Exercise: Your output must consist solely of the lines from the one containing "pyautogui.moveTo(402, 213)" through the end of the records, reproduced exactly.

[Collected data entries]
┄┄┄┄┄┄

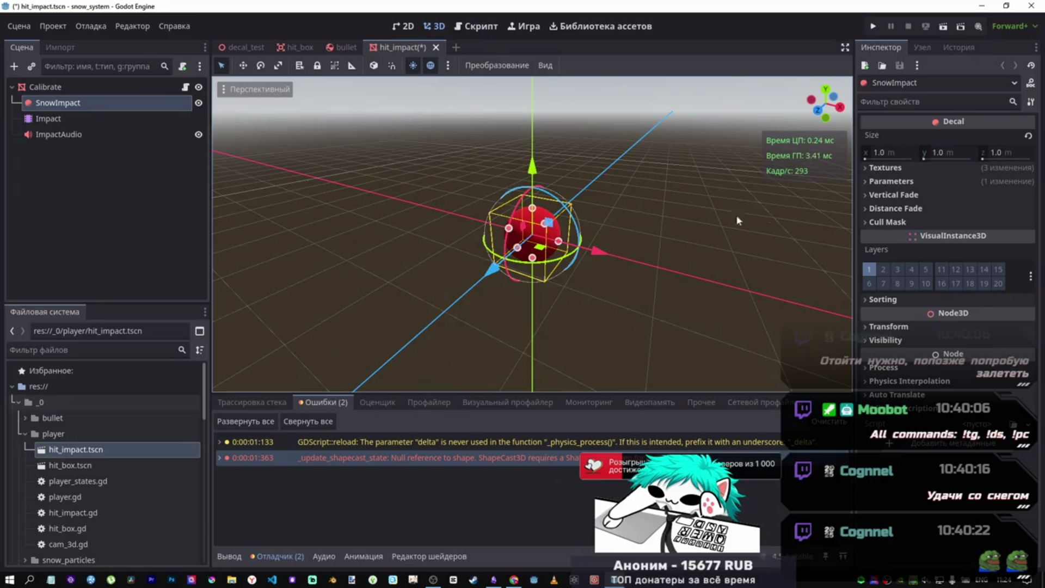
pyautogui.click(878, 155)
pyautogui.write('2')
pyautogui.press('Tab')
pyautogui.write('2')
pyautogui.press('Tab')
pyautogui.write('2')
pyautogui.click(944, 180)
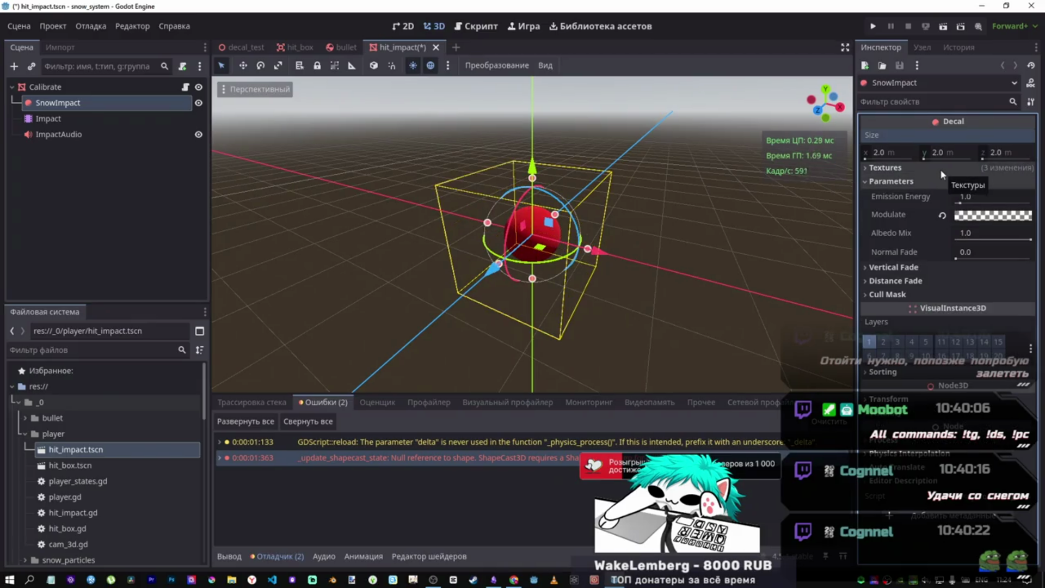
pyautogui.press('ctrl+z')
pyautogui.press('ctrl+z')
pyautogui.press('ctrl+z')
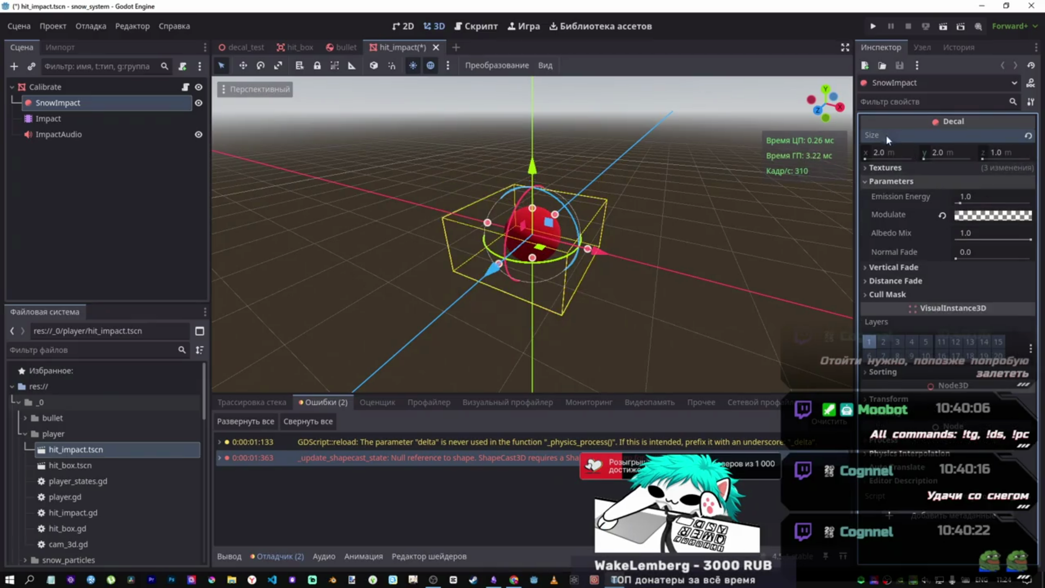
pyautogui.press('ctrl+s')
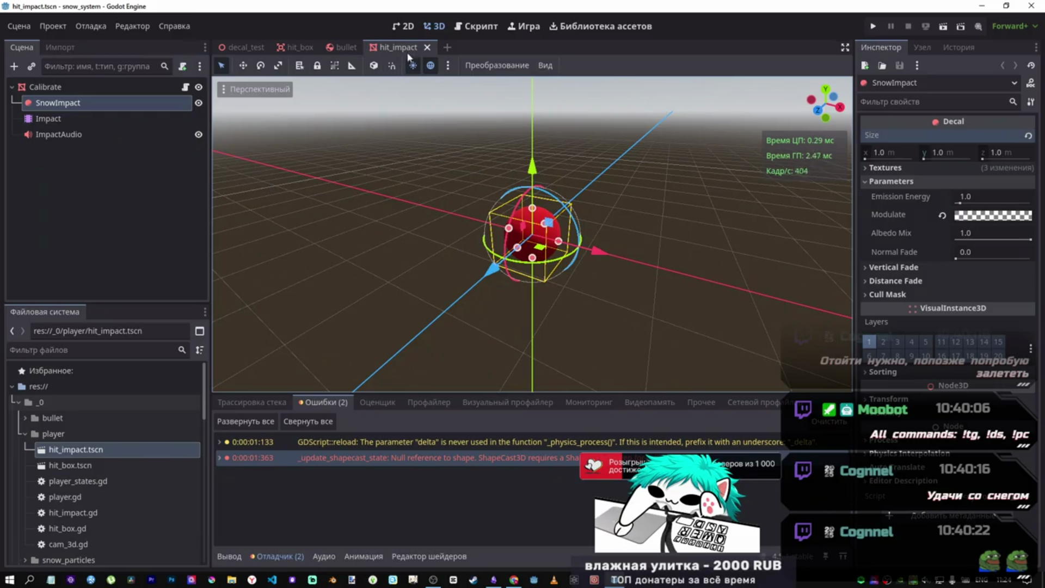
# - Preview the Impact node's impact_anim animation by scrubbing its timeline
pyautogui.click(55, 119)
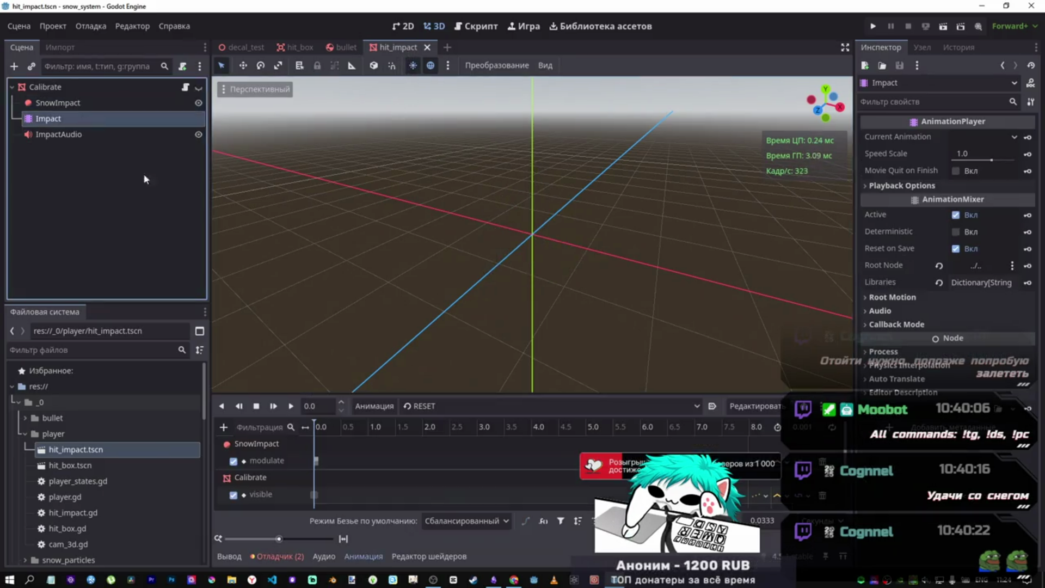
pyautogui.click(429, 406)
pyautogui.click(433, 438)
pyautogui.moveTo(346, 430)
pyautogui.mouseDown()
pyautogui.moveTo(363, 440)
pyautogui.moveTo(320, 430)
pyautogui.mouseUp()
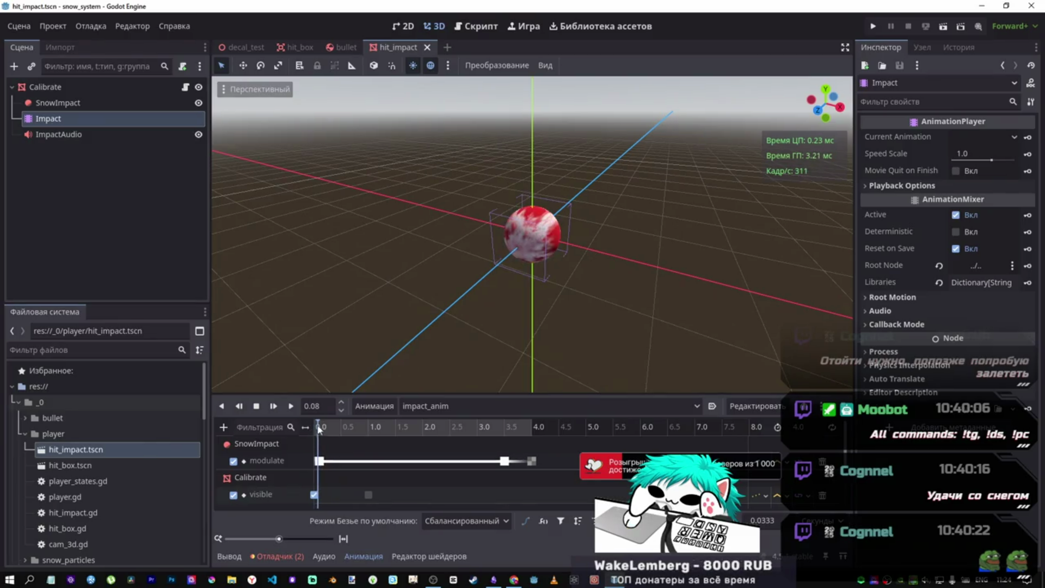
# - Rotate the Calibrate sphere and SnowImpact decal, then close the hit_impact scene
pyautogui.click(60, 87)
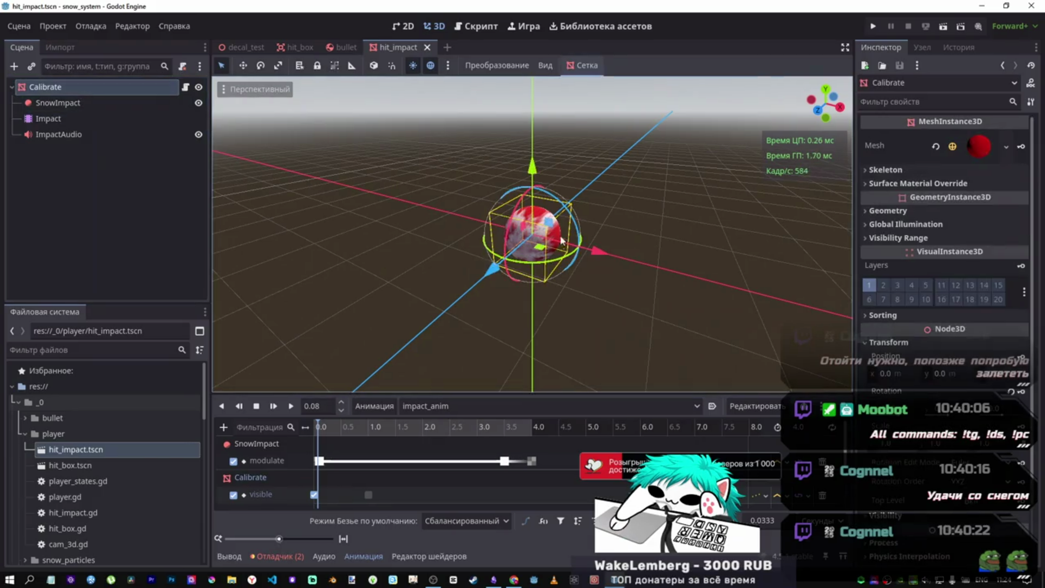
pyautogui.moveTo(549, 265)
pyautogui.mouseDown()
pyautogui.moveTo(581, 261)
pyautogui.moveTo(402, 213)
pyautogui.mouseUp()
pyautogui.click(57, 103)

┄┄┄┄┄┄

Written reply:
pyautogui.moveTo(402, 213)
pyautogui.mouseUp()
pyautogui.click(57, 103)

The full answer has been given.